Poi c’è un secondo modo: il private instance, ovvero il training dell’AI viene fatto su modelli e dati aziendali, e quindi puoi avere tutti gli use cases interessanti nei diversi ambiti. In questo caso i rischi si mitigano, ma bisogna stare attenti alle solite questioni di trasparenza.
Il terzo modo prevede che l’azienda crei un suo modello, ma per farlo devi essere una grande azienda, ad esempio Microsoft l’ha fatto con OpenAI.
Io credo che il secondo modello diventerà quello di riferimento, com’è già avvenuto con il Cloud, e se le aziende non hanno ancora pensato di utilizzarlo, direi che sono già in ritardo rispetto al processo di innovazione che riguarda tutti i business.

L’Italia è stata il primo Paese a mettere dei vincoli rispetto alla privacy di ChatGPT. Lei cosa ne pensa?

Quello che ha fatto Scorza in Italia è stato magnifico, necessario. Ci si è trovati con un Ente regolamentatore che ha alzato la manina e ha costretto OpenAI a rispondere e ad adeguarsi. Questi Big Tech dovrebbero proporre modelli innovativi di ‘privacy on design’ ma di fatto la privacy per loro è ‘on demand’.
Su cosa sia oggi la privacy ci stiamo interrogando tutti, la gente la vive in maniera più reale, perché si tratta della sicurezza dei propri dati, il pericolo di manipolazione online, la gente sta sperimentando questo fatto: il problema è che la privacy non puo’ essere vista in modo separato dal tema della competitività dei big tech che impongono i loro standard, facendoli diventare standard diffusi. Competizione e privacy vanno sempre di pari passo

Cosa sarà necessario che le imprese italiane facciano per restare al passo con l’innovazione?

Per le imprese italiane è un buon momento.
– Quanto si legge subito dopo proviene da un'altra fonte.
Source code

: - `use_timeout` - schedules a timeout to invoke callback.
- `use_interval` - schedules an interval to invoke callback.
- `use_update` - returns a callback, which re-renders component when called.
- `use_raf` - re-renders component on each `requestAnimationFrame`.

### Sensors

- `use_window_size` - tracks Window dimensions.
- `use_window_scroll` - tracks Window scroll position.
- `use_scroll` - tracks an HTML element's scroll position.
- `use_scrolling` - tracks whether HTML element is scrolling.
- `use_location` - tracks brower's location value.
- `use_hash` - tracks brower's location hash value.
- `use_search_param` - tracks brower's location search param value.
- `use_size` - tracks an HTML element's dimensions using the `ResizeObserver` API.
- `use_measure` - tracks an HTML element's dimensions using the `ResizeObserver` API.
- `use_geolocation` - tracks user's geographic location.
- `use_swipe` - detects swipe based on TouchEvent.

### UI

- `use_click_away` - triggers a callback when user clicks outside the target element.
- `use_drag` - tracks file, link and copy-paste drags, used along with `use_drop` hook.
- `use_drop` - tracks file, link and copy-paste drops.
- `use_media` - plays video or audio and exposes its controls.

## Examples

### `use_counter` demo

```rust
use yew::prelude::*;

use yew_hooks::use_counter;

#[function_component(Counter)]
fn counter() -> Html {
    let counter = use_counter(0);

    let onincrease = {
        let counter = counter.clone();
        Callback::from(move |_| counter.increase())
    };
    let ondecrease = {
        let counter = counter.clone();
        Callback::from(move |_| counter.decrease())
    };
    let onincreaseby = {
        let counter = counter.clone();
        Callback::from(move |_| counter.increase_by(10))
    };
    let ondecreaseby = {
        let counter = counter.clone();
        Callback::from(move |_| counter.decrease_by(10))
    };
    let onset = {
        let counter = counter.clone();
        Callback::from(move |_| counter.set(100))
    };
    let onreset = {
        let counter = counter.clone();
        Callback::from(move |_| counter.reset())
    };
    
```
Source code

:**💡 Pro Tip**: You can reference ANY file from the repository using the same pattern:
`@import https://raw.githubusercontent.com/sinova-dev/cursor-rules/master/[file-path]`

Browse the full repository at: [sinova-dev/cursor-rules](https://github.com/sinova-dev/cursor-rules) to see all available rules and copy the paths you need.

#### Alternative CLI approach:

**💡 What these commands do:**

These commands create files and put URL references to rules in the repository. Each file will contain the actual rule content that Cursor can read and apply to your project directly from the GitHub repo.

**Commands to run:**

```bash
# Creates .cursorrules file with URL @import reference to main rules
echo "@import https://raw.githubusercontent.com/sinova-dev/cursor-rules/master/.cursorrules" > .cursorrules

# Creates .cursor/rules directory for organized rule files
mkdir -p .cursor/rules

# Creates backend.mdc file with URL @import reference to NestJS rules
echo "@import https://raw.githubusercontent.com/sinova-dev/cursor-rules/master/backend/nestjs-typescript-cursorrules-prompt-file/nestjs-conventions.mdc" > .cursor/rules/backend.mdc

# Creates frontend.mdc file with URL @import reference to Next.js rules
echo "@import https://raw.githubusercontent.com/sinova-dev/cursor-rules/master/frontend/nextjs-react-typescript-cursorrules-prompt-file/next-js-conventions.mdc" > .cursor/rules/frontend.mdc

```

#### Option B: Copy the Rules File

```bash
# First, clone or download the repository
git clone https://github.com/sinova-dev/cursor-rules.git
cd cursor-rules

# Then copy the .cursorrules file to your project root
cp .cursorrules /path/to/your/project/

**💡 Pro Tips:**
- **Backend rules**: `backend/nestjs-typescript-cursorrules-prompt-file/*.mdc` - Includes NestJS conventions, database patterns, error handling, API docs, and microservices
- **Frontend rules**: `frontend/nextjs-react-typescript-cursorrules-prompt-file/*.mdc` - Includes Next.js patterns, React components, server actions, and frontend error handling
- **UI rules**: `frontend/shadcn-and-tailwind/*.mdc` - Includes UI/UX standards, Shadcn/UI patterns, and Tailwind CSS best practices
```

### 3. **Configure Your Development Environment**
L”impatto che avranno queste tecnologie generative non è scontato, non sappiamo quali aziende ne beneficeranno di più, molto dipenderà dalla capacità imprenditoriale e dalla capacità di utilizzare l’innovazione, sarà importante non farsi prendere dal glamour (voglio licenziare il 30%) questo no.
Siamo in un buon momento perché un po’ di creatività ci consentirà di essere competitivi e al passo con questa evoluzione.